Back on topic I agree that Roon Ready is superior to Chromecast, just Roon Ready is superior to Airplay, Roon Tested and Roon’s Squeezebox support. Roon Ready Rocks!

I am just happy it supports them all as it’s allowed my to build a large audio eco system at home without a huge expense and I use them all except airplay in some shape or form.

Sorry about my previous post. I didn’t mean to imply that I don’t using all the various ways that Roon supports for playing music, just that Roon Ready is the best one. I also have a large audio eco system throughout my house with 5 Roon Ready endpoints, 4 Squeezebox endpoints, lots of phones and tablets that besides being used for control can also be used for playback and 4 Chromecast devices (which I don’t tend to use for playback, although the ones connected to a TV make great Roon “now playing” displays). Roon does provide lots of ways to listen to music and all with one common control interface, which is very good thing.


Again, a scalar measurement in a vector space. I’m trying to figure out the various dimensions of that space, so specifics about why why you believe it superior would be very helpful.

For instance, the voice command capability in these smart speakers seems a clear advantage of Chromecast built-in, while the ability to handle increased resolution seems a clear avantage of Roon Ready.

That’s probably the 24/48 that they all seem to support.
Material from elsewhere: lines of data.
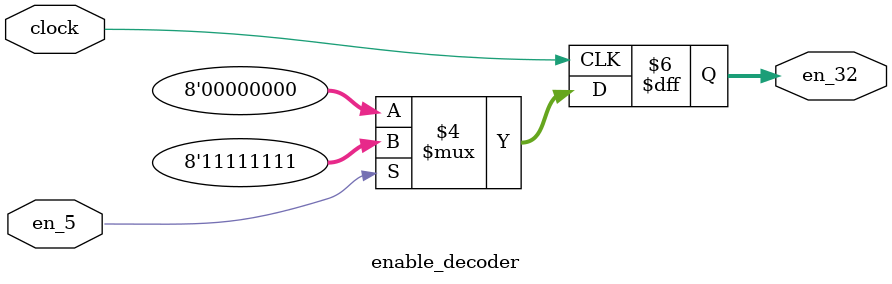
<source format=sv>
`timescale 1ns / 1ps


module enable_decoder #(parameter Word_size = 8)(
    input clock,
    input en_5,
    output reg [Word_size-1:0] en_32
    );
    
     always @(posedge clock)
        begin
            if ( en_5 == 1'b1 )
                begin
                    en_32 = 32'b11111111;
                end
             else begin
                en_32 = 32'b0;
                end
            
        end
endmodule

</source>
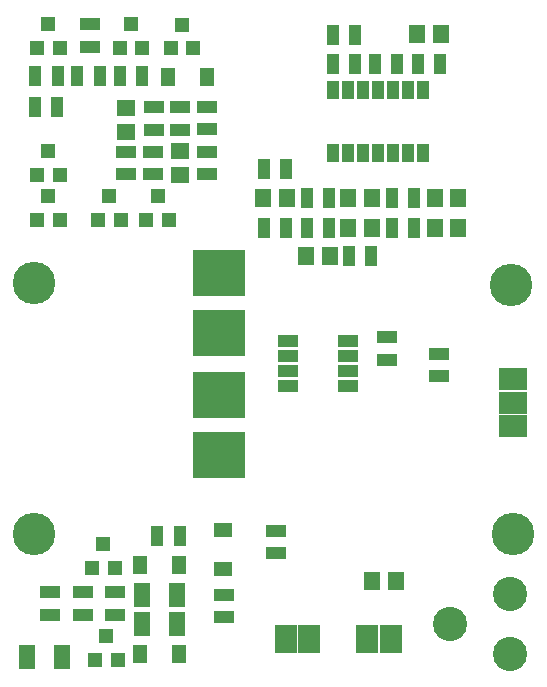
<source format=gbr>
G04 #@! TF.FileFunction,Soldermask,Top*
%FSLAX46Y46*%
G04 Gerber Fmt 4.6, Leading zero omitted, Abs format (unit mm)*
G04 Created by KiCad (PCBNEW 4.0.7) date Monday, January 25, 2021 'AMt' 11:59:33 AM*
%MOMM*%
%LPD*%
G01*
G04 APERTURE LIST*
%ADD10C,0.100000*%
%ADD11C,3.600000*%
%ADD12R,1.600000X1.300000*%
%ADD13R,1.300000X1.600000*%
%ADD14R,1.200000X1.300000*%
%ADD15R,1.400000X1.650000*%
%ADD16R,1.650000X1.400000*%
%ADD17R,1.700000X1.100000*%
%ADD18R,1.100000X1.700000*%
%ADD19R,1.400000X2.000000*%
%ADD20R,2.400000X1.900000*%
%ADD21R,1.900000X2.400000*%
%ADD22R,4.400000X3.900000*%
%ADD23C,2.900000*%
%ADD24R,1.700000X1.000000*%
%ADD25R,1.000000X1.600000*%
G04 APERTURE END LIST*
D10*
D11*
X111750000Y-96500000D03*
X111900000Y-117600000D03*
X71400000Y-117600000D03*
D12*
X87400000Y-120550000D03*
X87400000Y-117250000D03*
D13*
X80350000Y-120250000D03*
X83650000Y-120250000D03*
X80350000Y-127750000D03*
X83650000Y-127750000D03*
X82700000Y-78900000D03*
X86000000Y-78900000D03*
D14*
X76800000Y-91000000D03*
X78700000Y-91000000D03*
X77750000Y-89000000D03*
X80900000Y-91000000D03*
X82800000Y-91000000D03*
X81850000Y-89000000D03*
X82950000Y-76500000D03*
X84850000Y-76500000D03*
X83900000Y-74500000D03*
X71650000Y-76450000D03*
X73550000Y-76450000D03*
X72600000Y-74450000D03*
X78650000Y-76450000D03*
X80550000Y-76450000D03*
X79600000Y-74450000D03*
X71650000Y-91000000D03*
X73550000Y-91000000D03*
X72600000Y-89000000D03*
X71650000Y-87200000D03*
X73550000Y-87200000D03*
X72600000Y-85200000D03*
D15*
X107300000Y-91700000D03*
X105300000Y-91700000D03*
D16*
X83750000Y-87200000D03*
X83750000Y-85200000D03*
X79150000Y-83550000D03*
X79150000Y-81550000D03*
D17*
X91900000Y-117350000D03*
X91900000Y-119250000D03*
X87500000Y-124650000D03*
X87500000Y-122750000D03*
D18*
X83700000Y-117750000D03*
X81800000Y-117750000D03*
D17*
X78250000Y-124450000D03*
X78250000Y-122550000D03*
X75500000Y-122550000D03*
X75500000Y-124450000D03*
X72750000Y-124450000D03*
X72750000Y-122550000D03*
D18*
X90850000Y-86700000D03*
X92750000Y-86700000D03*
X94450000Y-89200000D03*
X96350000Y-89200000D03*
X92750000Y-91700000D03*
X90850000Y-91700000D03*
X99950000Y-94100000D03*
X98050000Y-94100000D03*
X101650000Y-91700000D03*
X103550000Y-91700000D03*
X96650000Y-77800000D03*
X98550000Y-77800000D03*
X96650000Y-75400000D03*
X98550000Y-75400000D03*
X101650000Y-89200000D03*
X103550000Y-89200000D03*
X102150000Y-77800000D03*
X100250000Y-77800000D03*
X103850000Y-77800000D03*
X105750000Y-77800000D03*
D17*
X86000000Y-85250000D03*
X86000000Y-87150000D03*
X79150000Y-87150000D03*
X79150000Y-85250000D03*
X81450000Y-87150000D03*
X81450000Y-85250000D03*
X83750000Y-81500000D03*
X83750000Y-83400000D03*
X81500000Y-83400000D03*
X81500000Y-81500000D03*
X86000000Y-83350000D03*
X86000000Y-81450000D03*
D18*
X71450000Y-81450000D03*
X73350000Y-81450000D03*
X75050000Y-78850000D03*
X76950000Y-78850000D03*
X78650000Y-78850000D03*
X80550000Y-78850000D03*
X71500000Y-78850000D03*
X73400000Y-78850000D03*
D17*
X76150000Y-76350000D03*
X76150000Y-74450000D03*
X101300000Y-102850000D03*
X101300000Y-100950000D03*
D15*
X102000000Y-121600000D03*
X100000000Y-121600000D03*
D18*
X94450000Y-91700000D03*
X96350000Y-91700000D03*
D19*
X80500000Y-125250000D03*
X83500000Y-125250000D03*
D15*
X98000000Y-89200000D03*
X100000000Y-89200000D03*
X105800000Y-75300000D03*
X103800000Y-75300000D03*
X96400000Y-94100000D03*
X94400000Y-94100000D03*
X90800000Y-89200000D03*
X92800000Y-89200000D03*
D19*
X80500000Y-122750000D03*
X83500000Y-122750000D03*
D15*
X98000000Y-91700000D03*
X100000000Y-91700000D03*
D14*
X76300000Y-120500000D03*
X78200000Y-120500000D03*
X77250000Y-118500000D03*
D11*
X71400000Y-96400000D03*
D19*
X70750000Y-128000000D03*
X73750000Y-128000000D03*
D14*
X76550000Y-128250000D03*
X78450000Y-128250000D03*
X77500000Y-126250000D03*
D20*
X111900000Y-108500000D03*
X111900000Y-106500000D03*
X111900000Y-104500000D03*
D21*
X92700000Y-126500000D03*
X94700000Y-126500000D03*
X99600000Y-126500000D03*
X101600000Y-126500000D03*
D17*
X105700000Y-104250000D03*
X105700000Y-102350000D03*
D15*
X107300000Y-89200000D03*
X105300000Y-89200000D03*
D22*
X87000000Y-100640000D03*
X87000000Y-95560000D03*
X87000000Y-110940000D03*
X87000000Y-105860000D03*
D23*
X111700000Y-122660000D03*
X111700000Y-127740000D03*
X106620000Y-125200000D03*
D24*
X92850000Y-101295000D03*
X92850000Y-102565000D03*
X92850000Y-103835000D03*
X92850000Y-105105000D03*
X97950000Y-105105000D03*
X97950000Y-103835000D03*
X97950000Y-102565000D03*
X97950000Y-101295000D03*
D25*
X96690000Y-85350000D03*
X97960000Y-85350000D03*
X99230000Y-85350000D03*
X100500000Y-85350000D03*
X101770000Y-85350000D03*
X103040000Y-85350000D03*
X104310000Y-85350000D03*
X104310000Y-80050000D03*
X103040000Y-80050000D03*
X101770000Y-80050000D03*
X100500000Y-80050000D03*
X99230000Y-80050000D03*
X97960000Y-80050000D03*
X96690000Y-80050000D03*
M02*

</source>
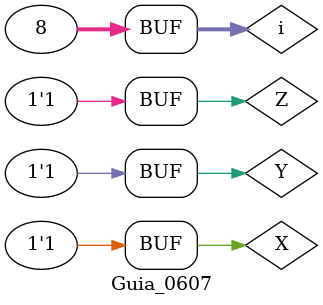
<source format=v>


module g0607 ( output S1,
                  output S2,
                  input  X, Y, Z ); // MAXTERMOS
    assign S1 = ( X | ~Y | ~Z ) & (~X | Y |  Z) & ( X | ~Y | Z ); // expressao 
    assign S2 = (X|~Y) & (~X|Y|Z);                                // expressao simplificada
endmodule // g0607

module f0607 ( output S, input X, input Y, input Z ); 
    // definir dado local   
    wire not_x, not_y;
    wire o1, o2, o3;
    // descrever por portas
    not NOT1 ( not_x, X );
    not NOT2 ( not_y, Y );
    or  OR1  ( o1, X, not_y );
    or  OR2  ( o2, not_x, Y );
    or  OR3  ( o3 , o2, Z );
    and AND1 ( S, o1, o3 );
endmodule // f0607

module FXYZ (output S1, input  X, input Y, input Z); // MAXTERMOS
    assign S1 = ( X | ~Y | ~Z ) & (~X | Y |  Z) & ( X | ~Y | Z ); 
endmodule // FXYZ 

// --------------------- 
// Guia_0607 
// --------------------- 

module Guia_0607; 
    reg   X = 0, Y = 0, Z = 0; 
    wire  S1, S2, S3; 
    integer i = 0; 
    // instancias 
    g0607 EXP(S1, S2, X, Y , Z);
    f0607 CIR(S3, X, Y, Z);
    // valores iniciais 
    initial begin: start 
        X=1'b0; Y=1'b0; Z=1'b0;   // indefinidos 
    end // start

    // main
    initial begin: main 
        $display("Guia_0607 - Teste ");  
        
        $display("\nExpressao:");
        $display(" X  Y  Z = S1"); 
        $monitor("%2b %2b %2b = %2b", X, Y, Z, S1 ); 
        for (i = 0; i < 8; i = i + 1) begin
            { X, Y, Z } = i;
            #1;
        end // for

        $display("\nExpressao simplificada:");
        $display(" X  Y  Z = S2"); 
        $monitor("%2b %2b %2b = %2b", X, Y, Z, S2 ); 
        for (i = 0; i < 8; i = i + 1) begin
            { X, Y, Z } = i;
            #1;
        end // for

        $display("\nExpressao simplificada feita com Circuito:");
        $display(" X  Y  Z = S3"); 
        $monitor("%2b %2b %2b = %2b", X, Y, Z, S3 ); 
        for (i = 0; i < 8; i = i + 1) begin
            { X, Y, Z } = i;
            #1;
        end // for
        
    end // main

endmodule // Guia_0607 
</source>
Here’s one: none of the four Chromecast devices (two Google Chromecasts, a Chromecast Audio and an LG soundbar with Chromecast) have support for an Ethernet connection, in other words they are all Wi-Fi only. Whereas all of my Roon Ready devices are connected via Ethernet. Ethernet is far superior to Wi-Fi for music (and video) streaming, maybe not as far as sound quality is concerned but definitely as far as reliability is concerned. Think no drop outs.